/Sexueller Missbrauch: Kommission beklagt Schweigen im Umfeld von Missbrauchsopfern

Sexueller Missbrauch: Kommission beklagt Schweigen im Umfeld von Missbrauchsopfern

In den vergangenen drei Jahren haben sich rund 1.700 Betroffene von sexualisierter Gewalt bei der Unabhängigen Kommission zur Aufarbeitung sexuellen Kindesmissbrauchs in Deutschland gemeldet. Dies geht aus der Bilanz des Gremiums hervor, die diese rund zwei Jahre nach Beginn ihrer Arbeit vorgelegt hat. Demnach gab es die Taten in allen gesellschaftlichen Bereichen, über das nahe soziale Umfeld bis hin zu Schule, Kirche und Sport. Allein 56 Prozent der Betroffenen wurden in ihren Familien missbraucht.

Im Mai 2016 hatte der Missbrauchsbeauftragte der Bundesregierung, Johannes-Wilhelm Rörig, die Kommission einberufen. Sie untersucht alle Formen sexuellen Kindesmissbrauchs sowohl in der Bundesrepublik als auch in der früheren DDR, soll Strukturen und Bedingungen aufdecken, die Missbrauch in der Vergangenheit ermöglicht und begünstigt haben – um daraus Lehren für die Gegenwart zu ziehen.

“Die Gesellschaft muss lernen, Kinder ernst zu nehmen”

Wie die Kommission berichtete, ist eines der wichtigsten Themen der Opfer “das Schweigen der Anderen”. Nahe Familienangehörige, Nachbarn, Lehrkräfte, Mitarbeitende des Jugendamtes und andere hätten somit dazu beigetragen, dass der erlebte Missbrauch nicht beendet und auch später die Aufarbeitung verhindert wurde. Für Prävention und Kinderschutz sei es zentral, diesen Widerständen und dem Schweigen etwas entgegenzusetzen.

“Es ist auffällig, wie häufig das nahe Umfeld und die gesamte
Gesellschaft versagt haben und Kinder nicht geschützt wurden”, sagte die
Kommissionsvorsitzende Sabine Andresen bei der Präsentation der Bilanz
in Berlin. Das gelte für Institutionen wie die Kirchen, die sich selbst schützen
wollten. Das gelte aber auch für das private Umfeld in Familien, wo
Angehörige, Freunde und Nachbarn weggeschaut hätten.

Für die Frankfurter Jugendforscherin ist es entscheidend, dass Erwachsene, die mit Kindern umgingen,
ständig fortgebildet würden. Sie müssten etwa Missbrauch identifizieren können und über Täterstrategien oder die Folgen von Missbrauch aufgeklärt werden. “Die Gesellschaft muss lernen, Kinder ernst zu nehmen, damit sie sich
nicht mehr ohnmächtig fühlten”, forderte Andresen.

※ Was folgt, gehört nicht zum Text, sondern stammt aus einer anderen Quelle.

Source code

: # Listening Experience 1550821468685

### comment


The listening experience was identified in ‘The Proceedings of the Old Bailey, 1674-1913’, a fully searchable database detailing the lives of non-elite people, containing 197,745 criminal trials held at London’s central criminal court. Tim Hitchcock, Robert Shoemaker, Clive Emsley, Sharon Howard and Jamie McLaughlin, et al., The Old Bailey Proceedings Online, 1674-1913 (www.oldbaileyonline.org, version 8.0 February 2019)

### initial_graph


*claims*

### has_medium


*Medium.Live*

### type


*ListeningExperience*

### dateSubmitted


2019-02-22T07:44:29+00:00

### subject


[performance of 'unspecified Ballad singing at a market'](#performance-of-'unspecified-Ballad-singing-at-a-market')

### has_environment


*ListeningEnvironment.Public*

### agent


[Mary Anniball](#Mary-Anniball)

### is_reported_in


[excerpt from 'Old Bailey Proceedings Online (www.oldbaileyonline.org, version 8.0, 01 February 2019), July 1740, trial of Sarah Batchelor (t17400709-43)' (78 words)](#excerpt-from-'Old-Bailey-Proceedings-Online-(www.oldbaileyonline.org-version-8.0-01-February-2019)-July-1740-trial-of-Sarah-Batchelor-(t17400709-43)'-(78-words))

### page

Mehr als 13.000 Kinder wurden 2018 Opfer sexuellen Missbrauchs

Die Expertin berichtete auch von langfristigen Folgen insbesondere von Missbrauchstaten in Familien. Betroffene Kinder erlebten eine “existenzielle Dauerbelastung”, weil sie häufig völlig schutzlos blieben, erläuterte Andresen. Oft biete nur ein völliger Bruch mit der Familie einen Ausweg. Es sei ein wesentliches Anliegen, dass ihre Geschichten nun gehört würden. Denn als Kind, aber auch später als Erwachsene hätten Betroffene die Erfahrung gemacht, dass sie zurückgewiesen wurden, dass eine Aufarbeitung der Ereignisse verweigert wurde oder dass sie mit ihren Familien brechen mussten, um den Tätern – oft Väter oder Großväter – zu entkommen.

Das Thema sexueller Kindesmissbrauch sei nach wie vor “sehr, sehr groß”, sagte Familienministerin Franziska Giffey (SPD) erst vor wenigen Tagen. Nach der vom Bundesinnenministerium veröffentlichten Polizeilichen Kriminalstatistik wurden im vergangenen Jahr 13.683 Kinder als Opfer von sexuellem Missbrauch erfasst.

Die Dunkelziffer ist nach Aussage von Experten aber viel größer. Die Kommissionsvorsitzende Andresen verwies darauf, dass der Missbrauch in
medizinischen Einrichtungen und Kliniken noch zu wenig untersucht wurde.
Künftig müsse auch geklärt werden, wo Jugendämter und Gerichte versagt haben.